Bu yazının ilham kaynağı sevgili Fahri Kurt. Salla başı, al maaşı şiirini de onun köşesinden arakladım. Hakkını helal etsin artık!
İşte, hiciv edebiyatının önemli isimlerinden Rahmi Karatay’ın 75 yıl önce yazdığı eskimeyen şiirlerinden birisi…
Ey inleyen zavallı, bulmuşsun kırk yaşını,
Kazanmak istiyorsan bu hayat savaşını,
Yemelisin hakikat denen zehir aşını,
Ne derlerse hu deyip hemen salla başını,
Gerdana kır, belini bük, her ay al maaşını…
Tatar ağası gibi öyle dolaşma yaya,
El oğluna baksana, ne ar kalmış, ne haya!
Sen de bulup bir dayı hemen arkanı daya,
O ne derse hu deyip hemen salla başını,
Gerdana kır, belini bük her ay al maaşını…
Kör kadıysa şehla de, incitme düz tabanı,
Düşküne ver nasihat, kodamana arkanı,
Zengin ol sen de aşır her dağdan arabanı,
Tekerine taşa korlar sallamazsan başını,
Dilini tut, uslu dur, her ay al maaşını…
Bir kalantor görünce yerlere kadar eğil,
El pençe divan dur, bu şerefsizlik değil,
Uşaklığını meziyet, rızayı fazilet bil,
Kim ne derse desin, hemen salla başını,
Gerdan kır, belini bük, her ay al maaşını…

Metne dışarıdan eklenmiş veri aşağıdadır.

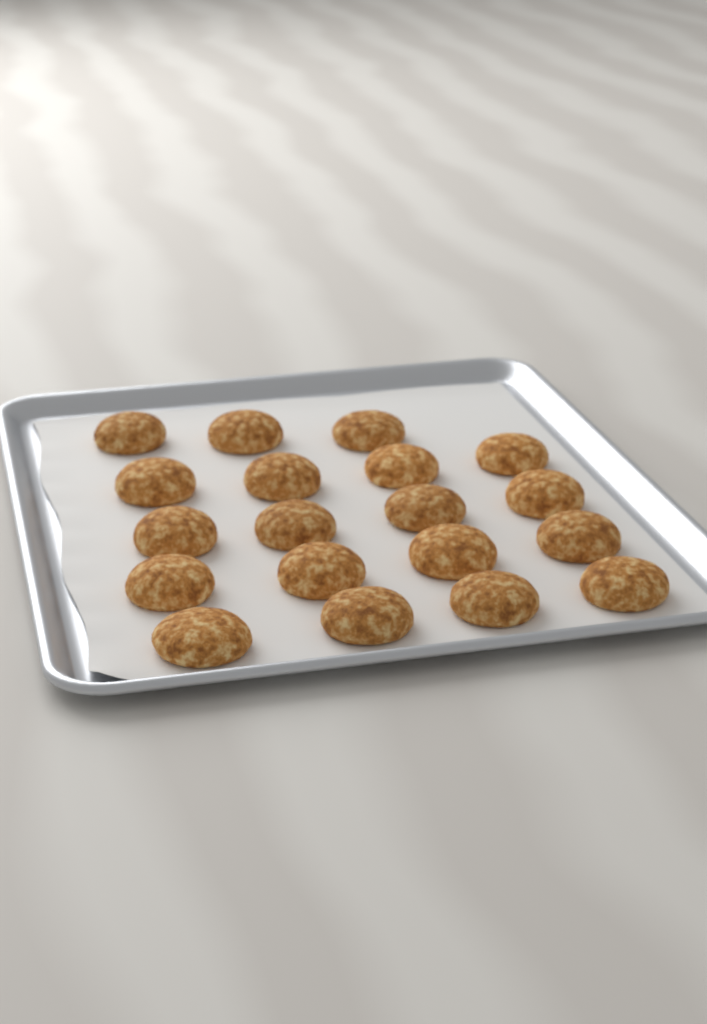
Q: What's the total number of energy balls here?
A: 19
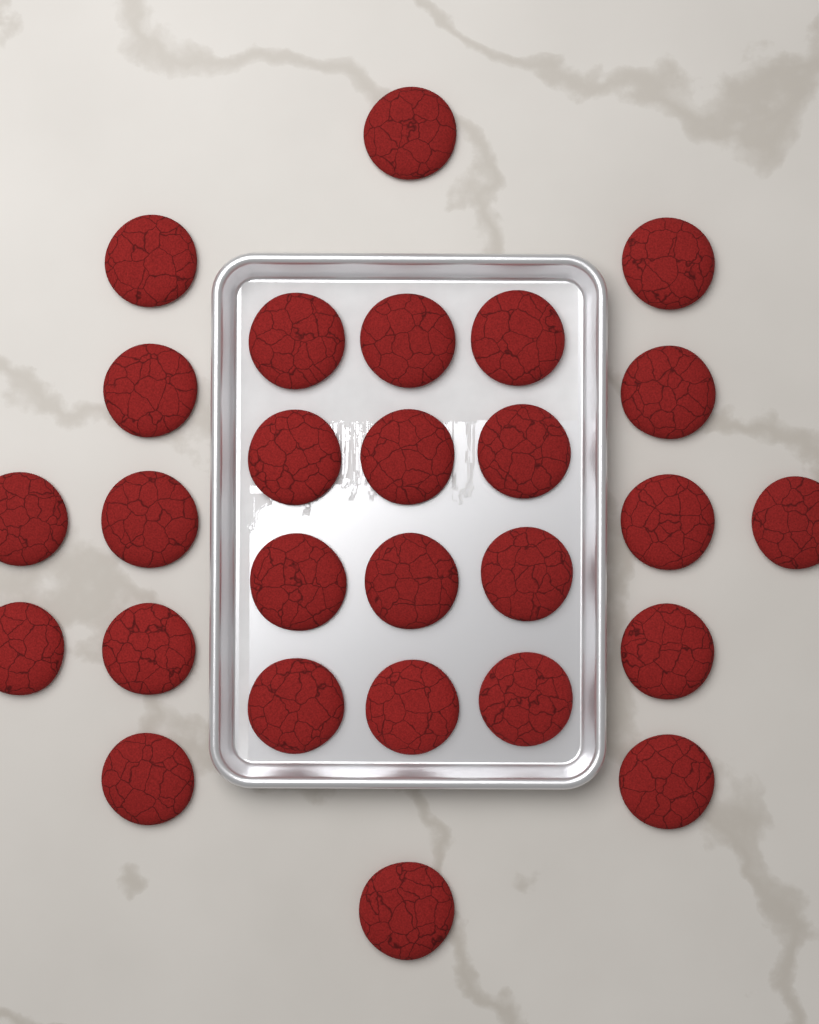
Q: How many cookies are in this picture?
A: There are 27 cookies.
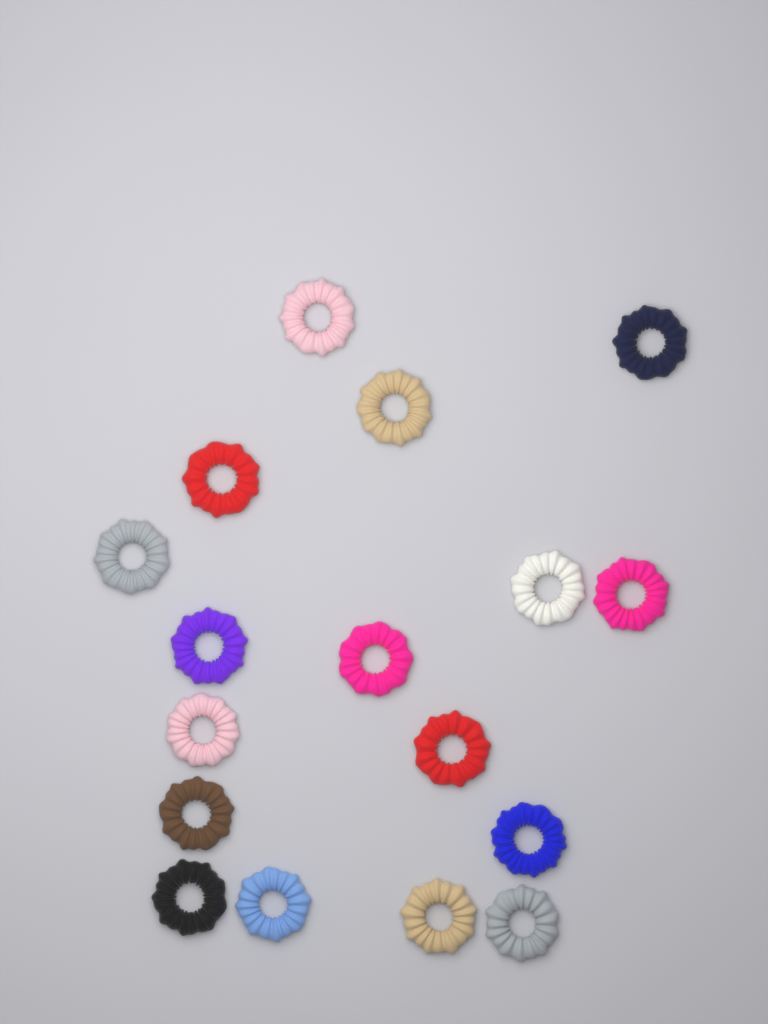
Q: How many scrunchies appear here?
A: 17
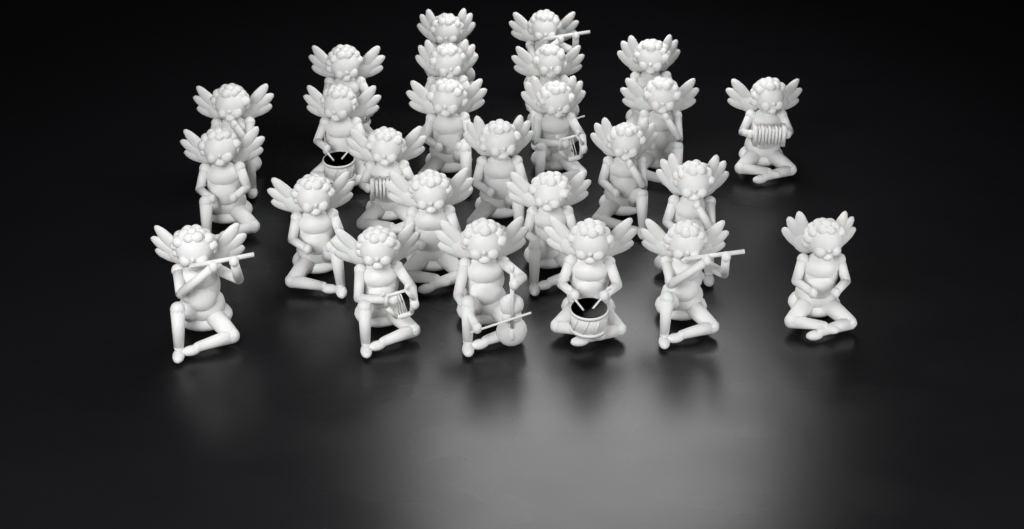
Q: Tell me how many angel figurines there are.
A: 26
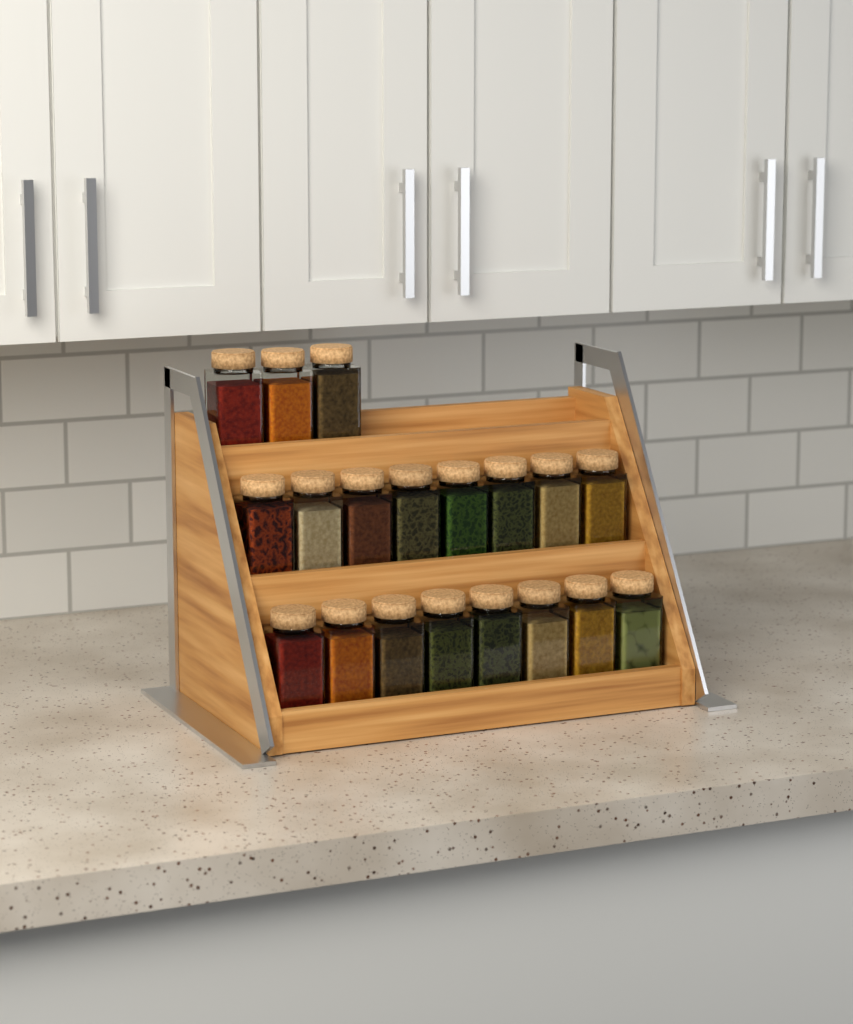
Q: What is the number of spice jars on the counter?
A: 19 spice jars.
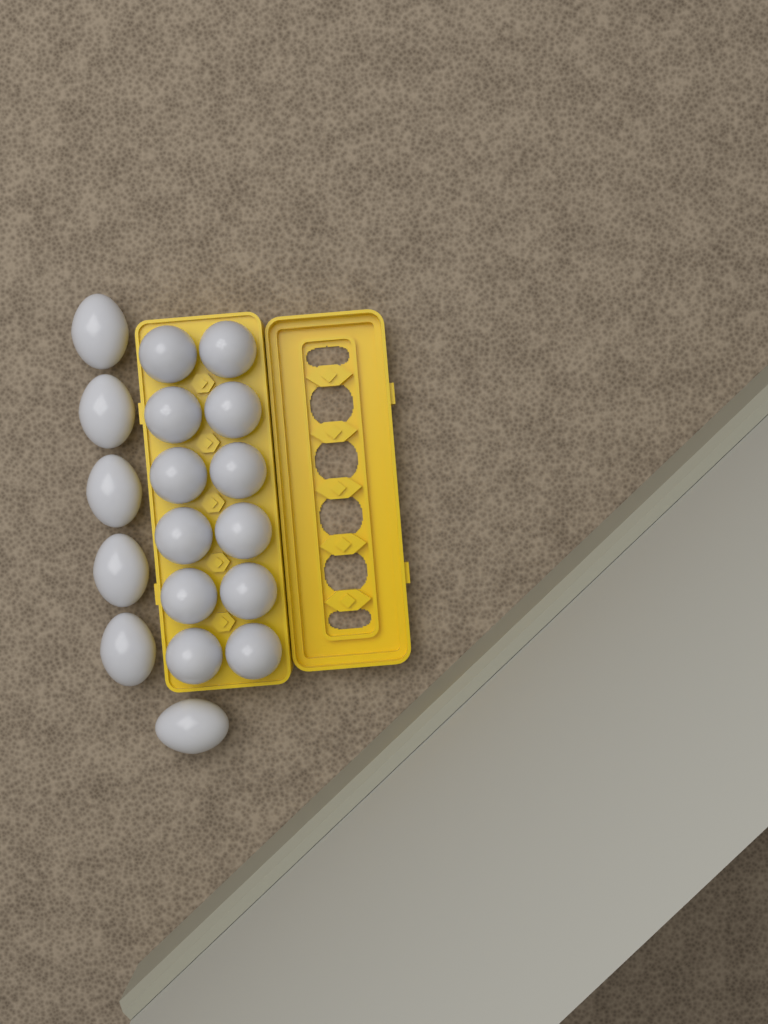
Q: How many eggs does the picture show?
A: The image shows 18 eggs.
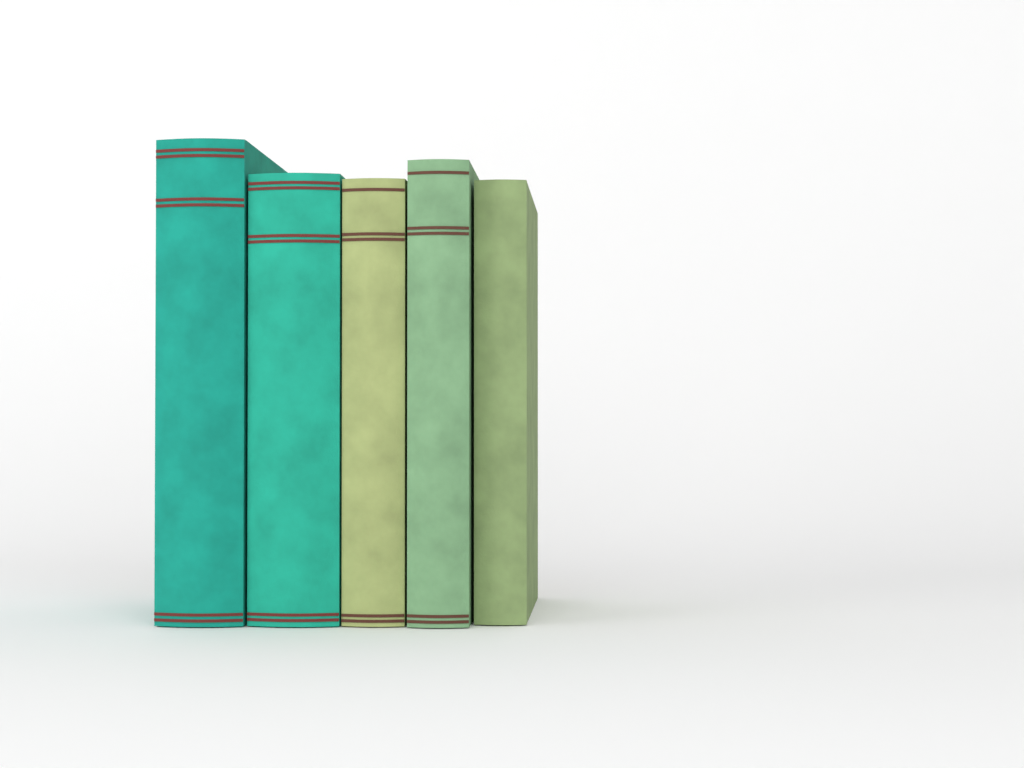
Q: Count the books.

Tıkamış kulağını herkes hakkın sesine,
Bir cevahir kutusu olsan kimin nesine,
Seni feda ederler elin çingene’sine,
En iyisi hu deyip, salla hep başını,
Gerdan kır, belini bük, her ay al maaşını…
Müdürlerle iyi geçin, amirle bul arayı,
Azıcık sen de öğren dalgayı, dubarayı,
Bırakıver kanasın vicdan denen yarayı,
Ne derlerse desinler, hemen salla başını,
Uslu dur, dilini tut, her ay al maaşını…
Köpeklerle boğuşma, tepişme katırla,
Hamamda kavga olmaz sütü bozuk hatırla,
Kulağına küpe yap, bu sözümü iyi hatırla,
Kim ne derse desin, hu deyip salla başını,
Gerdan kır, belini bük, her ay al maaşını…
Diyorlar ki; taç bile, baş eğilmezse konmaz,
Önünde eğilirsen kılıç bile dokunmaz!
Dik durdukça bir başa devlet kuşu konmaz,
Bu dünyada kaide sallamaktır başını,
Eğil, bükül, gerdan kır, her ay al maaşını…
Bir güvercin eder mi atmacalarla yarış,
Öğrenemedin dünyayı, gezdin karış karış,
Gel vazgeç bu sevdadan, kervana karış,
Ne derlerse hu deyip hemen salla başını,
Sürüden ayrılma ki, versinler maaşını…
Bir soğan soyulurken yaşarıyor da gözler,
Vatandaş soyulurken aldırmıyor öküzler!